Sarah Johnson raced her toddler to the emergency room -- in the middle of an unfolding catastrophe the likes of which the people of Moore, Oklahoma had never seen. Their entire town was struggling to stay alive. The tornado that slammed into Moore has claimed at least 24 lives -- at last count. At the hospital, the ER nurses were hunkered down on the ground; Sarah threw a mattress over her daughter to protect her as they huddled against a wall and took a direct hit from the twister.
As a parent, my heart breaks for all the lives torn into pieces by the twister. Our thoughts and prayers are with everyone in Moore.
As a person who is profoundly concerned about the way we are messing with nature -- my heart breaks again. No one is going to tell you that climate change causes a particular tornado. That would be silly. It is hard to know yet whether we'll see fewer tornadoes in some places because of less turbulence-causing wind shear, or more tornadoes because of more heat and humidity.
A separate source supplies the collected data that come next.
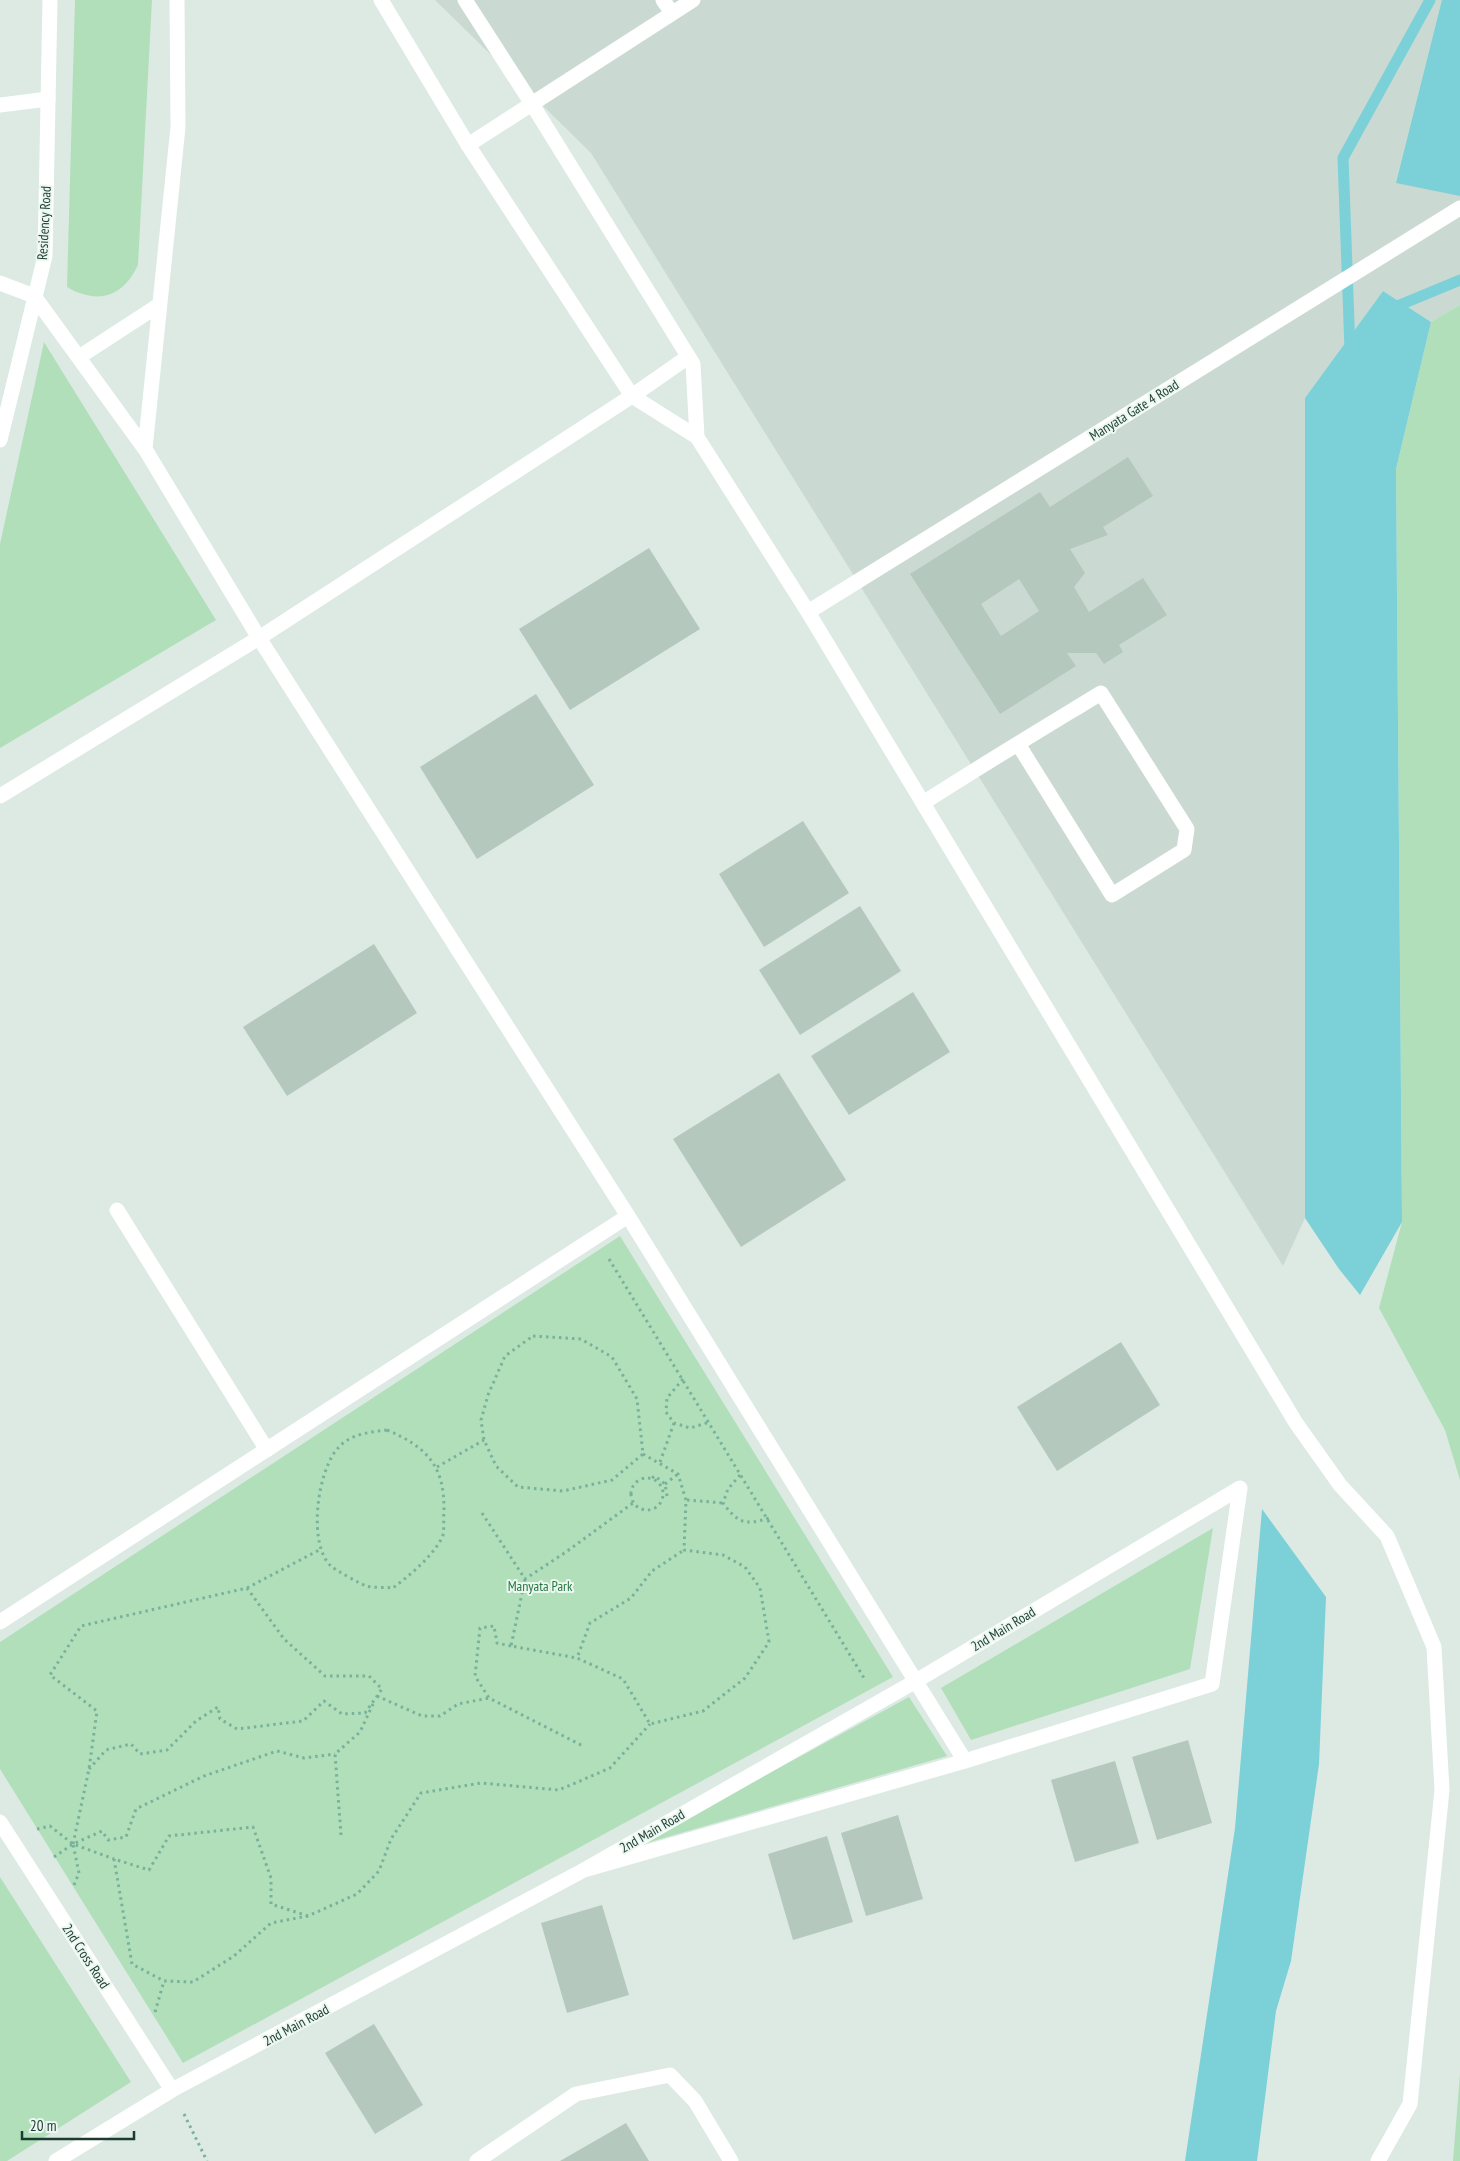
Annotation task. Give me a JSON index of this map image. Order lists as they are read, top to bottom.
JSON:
{
  "streets": {
    "street": [
      "Residency Road",
      "Manyata Gate 4 Road",
      "2nd Main Road",
      "2nd Cross Road"
    ]
  },
  "crossings": [
    ["2nd Main Road", "2nd Cross Road"]
  ],
  "parks": ["Manyata Park"],
  "scale_bar": "20 m"
}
Texas' recent drought may have meant fewer tornadoes.
But every climate scientist today is concerned about the extreme weather events we are experiencing; they are happening in the context of climate change. Those twisters remind us of the savage power of the natural world.
Doing something about climate change is not going to help the people whose lives are already upended by tornadoes -- or floods, hurricanes and droughts. But no parent can simply throw up her hands and ignore the trouble we are racing right into -- because someday, in the not too distant future, each and every one of us will be imperiled.